Wie so viele Nordchilenen ist auch er Bergarbeiter, spezialisiert auf die Höhe der Anden. Nelsón weiß, was auf sein Tal zukommt. »Wenn die da oben die Steine sprengen, wird Arsen freigesetzt, das der Wind durch das ganze Tal trägt. Ich habe in einer Goldmine gearbeitet, da war ein Becken mit einer kristallinen Flüssigkeit. Sah aus wie Wasser, aber die Vögel, die das tranken, starben auf der Stelle. Nur ein Milligramm Zyanid ist tödlich für zehn Menschen, und hier werden täglich 90 Lkw mit diesen und anderen Chemikalien zur Goldwäsche vorbeifahren. Außerdem hat unser Fluss eine große Fließgeschwindigkeit. Wenn da oben was passiert, haben wir hier keine Chance«, erklärt er. Die Angst vor einer möglichen Zerstörung der Gegend geht Hand in Hand mit der Sehnsucht nach Arbeitsplätzen und Entwicklung in einer der abgelegensten Regionen Chiles. Denn der Konzern selbst legt andere Fakten auf den Tisch. »Für den Bau der Mine werden wir 5500 Leute einstellen. Später arbeiten dann dort um die 1660 Menschen. Damit werden wir einer der größten Arbeitgeber der Zone.
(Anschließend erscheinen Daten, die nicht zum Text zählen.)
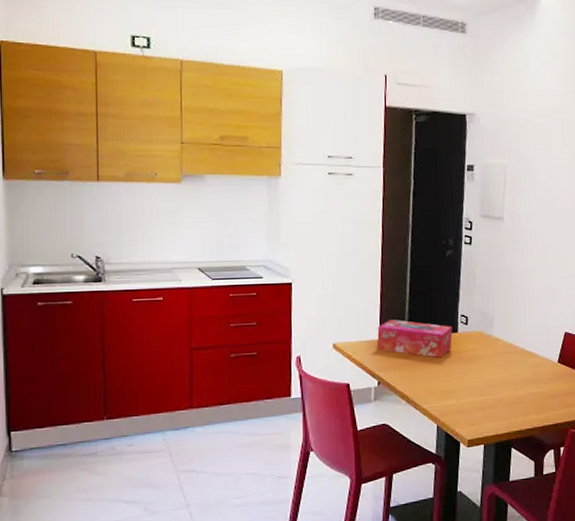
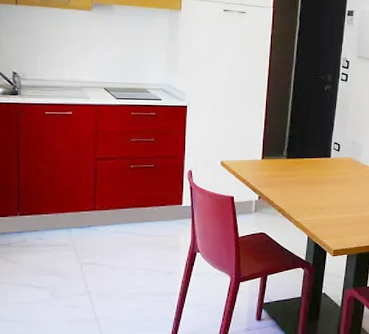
tissue box: present [376,319,453,358] -> none [259,143,326,178]

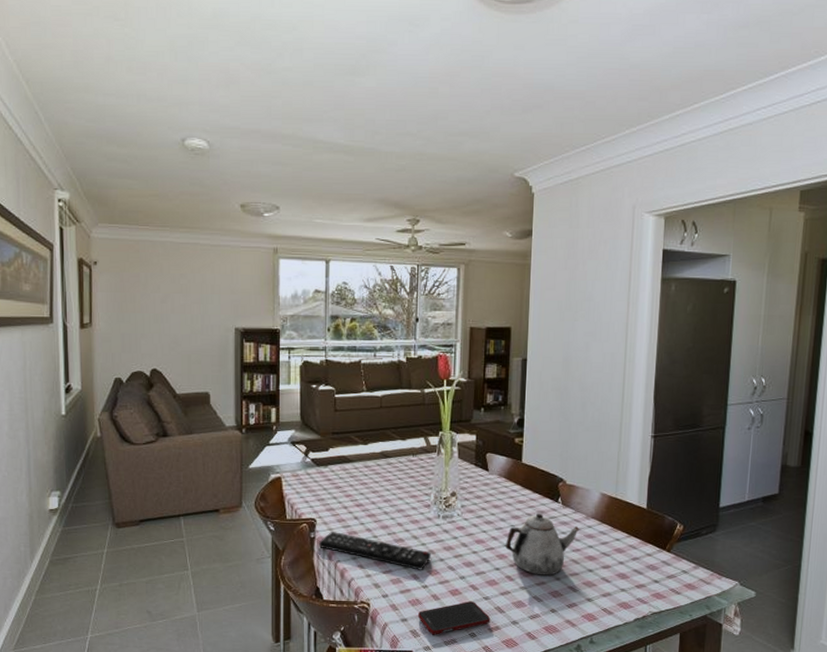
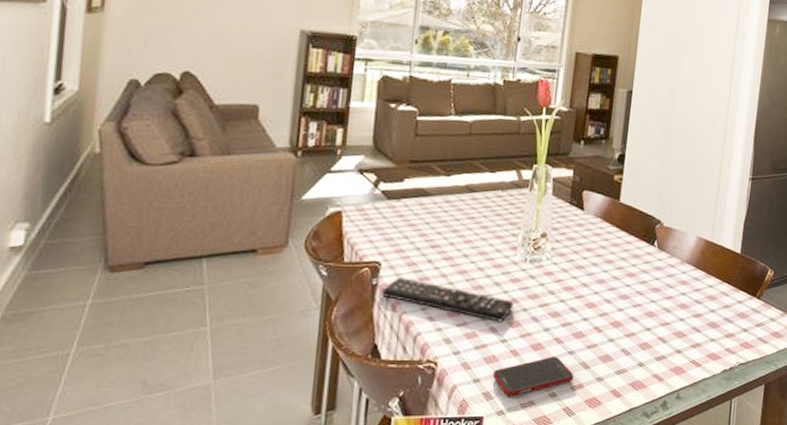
teapot: present [506,514,580,575] -> none [596,258,674,326]

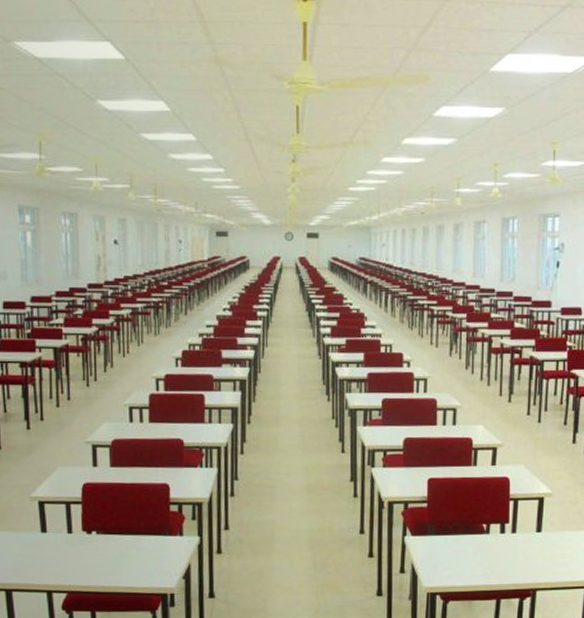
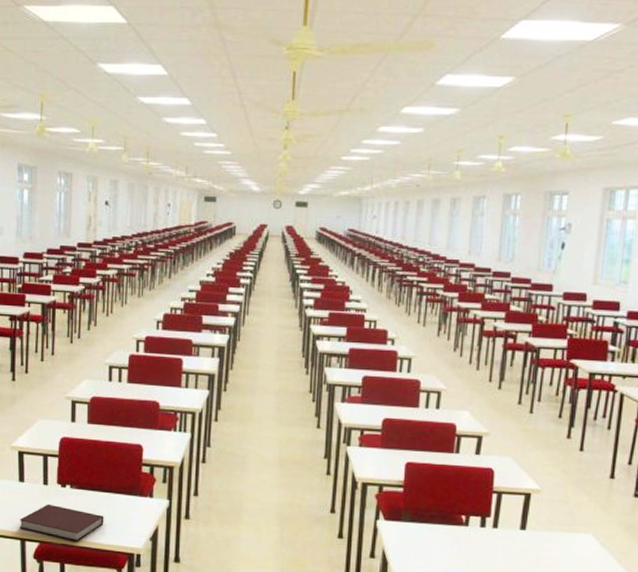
notebook: none [44,552,134,587] -> present [19,503,104,541]

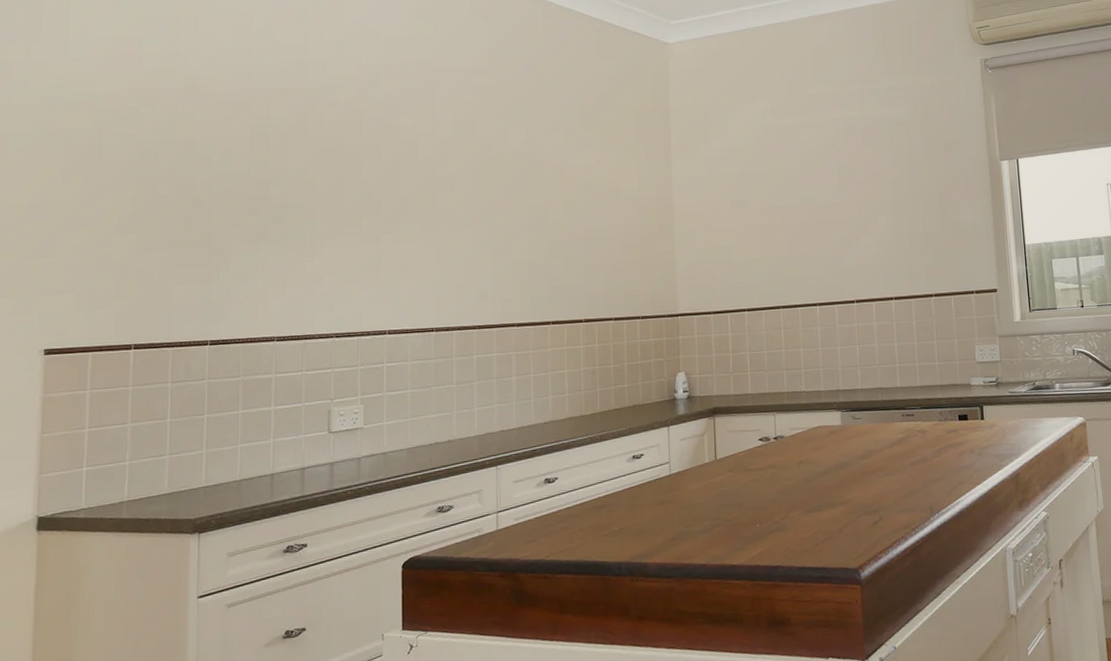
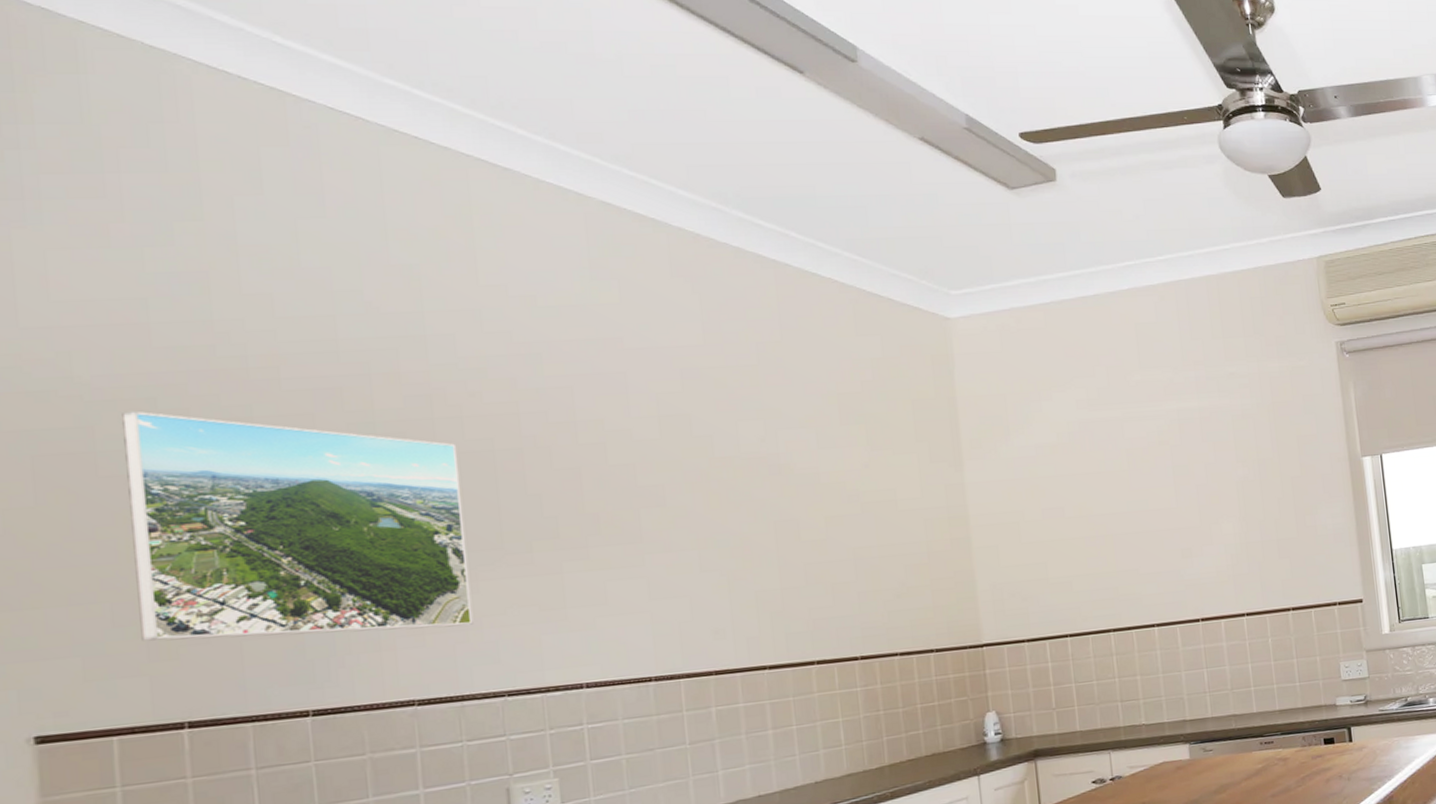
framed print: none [113,116,319,284] -> present [122,411,474,642]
Wir integrieren den sozialen und ökonomischen Fortschritt in unsere Arbeit. Wir haben eine Straße durch das Tal gebaut, Computer installiert und ans Internet angeschlossen sowie Krankenwagen gekauft. Wir bieten in allen Dörfern Unterstützung an und vergeben Stipendien. Das ist die Grundlage der Politik der Firma«, sagt Carolina im Büro der Barrick und dreht sich zu einem gigantischen Poster hinter ihr um. Eine Frau bückt sich zu einem munteren Bach. »Barrick Gold Corporation – verantwortungsvoller Bergbau«, künden die Lettern.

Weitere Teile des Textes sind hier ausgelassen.